Schwartz, 40, a former software entrepreneur, joined Sun in 1996 when it acquired his company, Lighthouse Design. He has been known as an innovative strategist at Sun, and his trademark ponytail has helped identify him with Silicon Valley’s software design culture.
Although the two men are at much different points on the political spectrum, with McNealy an outspoken conservative, they have complemented each other on business strategy. ‘‘He and I can finish each other’s sentences,’’ McNealy said. ‘‘We’re very aligned.’’
Indeed, partners and customers marveled at McNealy’s staying power. Sun, based in Santa Clara, California, has essentially performed well in three separate eras of computing, stumbling badly at times in the last five years.
The company was founded as a maker of computer workstations for technical and scientific computing applications in the early 1980’s and rose to prominence based on the computing world’s shift away from proprietary mainframes and minicomputers and toward commodity components and open standards.
In the late 1980’s and early 90’s, it built a computing clientele on Wall Street and in corporate computing markets. Finally, the rise of the commercial Internet and the initial explosion of Web server computers swept Sun to peak revenue of $18.25 billion in 2001.

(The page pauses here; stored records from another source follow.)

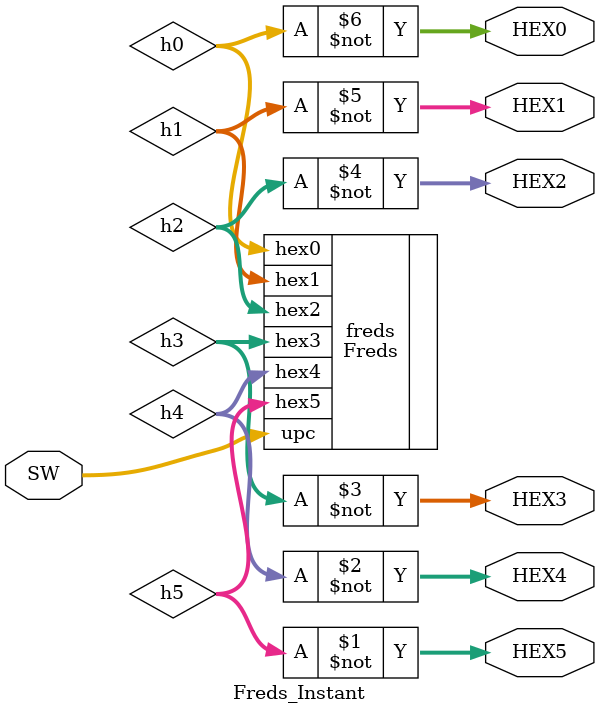
<source format=sv>
module Freds_Instant(HEX5, HEX4, HEX3, HEX2, HEX1, HEX0, SW);
	output logic [6:0] HEX5, HEX4, HEX3, HEX2, HEX1, HEX0;
	input logic [2:0] SW; 
	logic [6:0] h5, h4, h3, h2, h1, h0;

	Freds freds (.hex5(h5), .hex4(h4), .hex3(h3), .hex2(h2), .hex1(h1), .hex0(h0), .upc(SW[2:0]));
	
	assign HEX5 = ~h5;
	assign HEX4 = ~h4;
	assign HEX3 = ~h3;
	assign HEX2 = ~h2;
	assign HEX1 = ~h1;
	assign HEX0 = ~h0;
	
endmodule

</source>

But in 2000 telecommunications companies abruptly stopped spending, and Sun, which had taken to calling itself ‘‘the dot in dot-com,’’ found itself a victim of a financial meltdown in the computing equipment market.
Still, McNealy’s legacy will be not only the company he built, but also a generation of technology leaders who worked under him, including Zander, now the chief executive at Motorola; Carol Bartz, chairwoman of Autodesk, the engineering software firm; and Eric E. Schmidt, chief executive of Google.
‘‘Scott is one of the great leaders of Silicon Valley,’’said Schmidt, who worked for 14 years at Sun. ‘‘I’m just floored that this happened. I believed that he would continue on for the next 50 years.’’
Vinod Khosla, a Sun founder, said Monday that as a leader, McNealy had helped define a Silicon Valley tradition.‘‘Scott is one of those people who build successful companies with passion and a belief system,’’ he added.